Greene has been ill-served by biographers: One wrote about him at insanely boring length, the other obviously disliked him. With this book Greene becomes, 16 years after dying, his own biographer. The editor, Richard Greene (no relation; he's a professor at the University of Toronto), unfortunately put a burnt-out title on the book. A Life in Letters has been used by editors and publishers for generations, and in the 21st century alone has appeared on collections of correspondence by Mozart, Chekhov, Wilde, Wordsworth, Steinbeck and Ronald Reagan, among others. But in every other way the editorial work is admirable. From tens of thousands of letters in the archives of the world, Richard Greene has chosen a few hundred that speak effectively about both the work and the life. The notes introducing the letters are helpful and never intrusive.

His letters to women chart a tireless romantic life. The passion of his love for Walston brought out the banal in him ("I never knew love was like this") and elicited a hint of pornography. He wrote in 1949 from Dakar in west Africa: "I have loved no part of the world like this & I have loved no woman as I love you. You're my human Africa. I love your smell as I love these smells. I love your dark bush as I love the bush here."

If he felt guilty over his sometimes overlapping passions, he softened his feelings with a forbearing, open-minded attitude to human relations.

To a friend who was guilty and despairing, he wrote: "We all make mistakes, we all make people we love suffer in one way or another -- c'est la vie." Perhaps it helped Greene to call himself a "Catholic agnostic."

A superb professional, he could be angered by the unprofessional conduct of colleagues. In 1964, he attacked Ralph Richardson, the star of his new play, Carving a Statue. Greene claimed Richardson refused to accept either Greene's or the director's view of his role. Greene thought the play a comedy, but Richardson played it with deadly solemnity. He also improvised lines and spontaneously altered scenes, depriving fellow players of their best moments.

Greene accused him of sacrificing others to build up his own image. He thought Richardson was cowardly as well as stupid, selfish, lazy and obstinate.

"The vanity of an ageing 'star' can do far more damage to the living theatre than any censorship exercised by the Lord Chamberlain," he told Richardson.

Was this Greene, for once, shifting the blame? Had he realized the fault was in the script? He and Richardson patched things up, but the play ran only a month. It has seldom been mentioned since.

Greene was Brian Moore's greatest admirer.

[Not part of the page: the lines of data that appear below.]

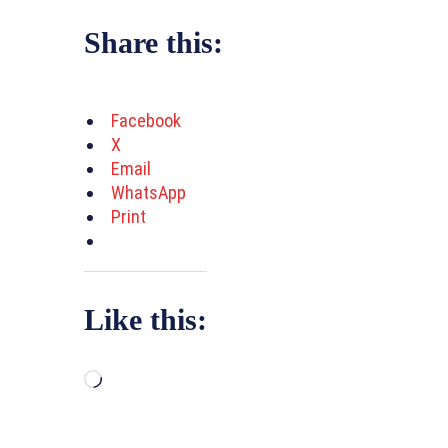
Share this:
Facebook
X
Email
WhatsApp
Print
Like this:
L
o
a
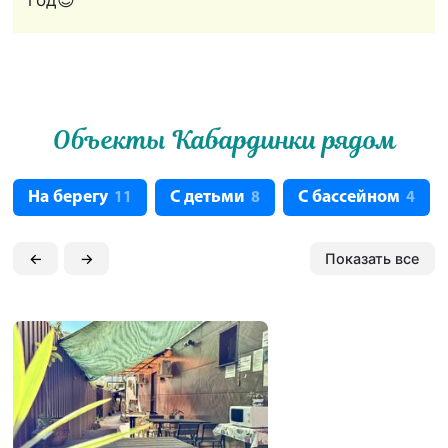
Объекты Кабардинки рядом
На берегу
С детьми
С бассейном
11
8
4
←
→
Показать все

He not only provided dust-jacket quotes, he wrote to UCLA supporting Moore's (successful) application for a part-time teaching job: "In my opinion his style has the simplicity and depth only equalled in my generation by Evelyn Waugh."

Greene considered Waugh the best of English novelists, and (unlike most critics) admired Brideshead Revisited. He loved even Waugh himself, a famously difficult friend. What he liked best about him, Greene remembered, was that "rare quality ... he would say only the kind things behind one's back."

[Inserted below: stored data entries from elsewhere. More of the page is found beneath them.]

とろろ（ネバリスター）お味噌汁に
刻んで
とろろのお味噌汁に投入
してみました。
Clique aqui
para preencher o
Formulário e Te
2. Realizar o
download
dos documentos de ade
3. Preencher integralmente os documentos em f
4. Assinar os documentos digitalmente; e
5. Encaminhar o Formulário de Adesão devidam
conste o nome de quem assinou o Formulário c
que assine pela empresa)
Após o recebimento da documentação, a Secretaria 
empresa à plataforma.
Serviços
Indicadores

A book editor and critic before he succeeded as a novelist, Greene was never inhibited by a famous name. He found J.B. Priestley annoying at best, and during his feud with Anthony Burgess, he wrote: "You are either a liar or you are unbalanced and should see a doctor." He didn't like James Joyce's Ulysses ("a big bore"), he disdained most of George Orwell's work, and on re-reading Andre Malraux's novels he found them disappointing. Malraux, speaking of his past, told credulous journalists many stories that turned out to be exaggerations or lies. "I dislike his mythomania," Greene added.

Like many Englishmen, Greene invested his school years with astonishing gravity, burning with anger when he recalled schoolboy humiliations. One day in 1950, visiting Kuala Lumpur, he encountered a certain Wheeler, a "rather flash" middle-aged version of a boy who had bullied him in school. Rather than saying, "What hell you made my life 30 years ago," he arranged to meet the fellow for drinks.

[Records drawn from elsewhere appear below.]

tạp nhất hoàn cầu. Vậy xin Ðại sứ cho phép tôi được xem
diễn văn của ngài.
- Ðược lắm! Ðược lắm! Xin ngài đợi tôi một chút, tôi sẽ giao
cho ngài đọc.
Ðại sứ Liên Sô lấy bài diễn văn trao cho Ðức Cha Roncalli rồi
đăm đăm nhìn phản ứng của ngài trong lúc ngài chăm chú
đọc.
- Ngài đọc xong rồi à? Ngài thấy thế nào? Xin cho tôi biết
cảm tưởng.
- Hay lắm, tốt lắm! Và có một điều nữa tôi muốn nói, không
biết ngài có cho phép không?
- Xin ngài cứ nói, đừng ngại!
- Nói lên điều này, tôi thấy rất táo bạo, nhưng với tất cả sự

He wrote home to Catherine about all that had begun with that boyish struggle: "Suspicion, mental pain, loneliness, this damned desire to be successful that comes from a sense of inferiority." Usually, Greene pretended not to care about his career, but this passage makes it obvious that revenge helped fuel his desire for success.

At one point Greene wrote, "My letters are always so brief and dull." Not really, no.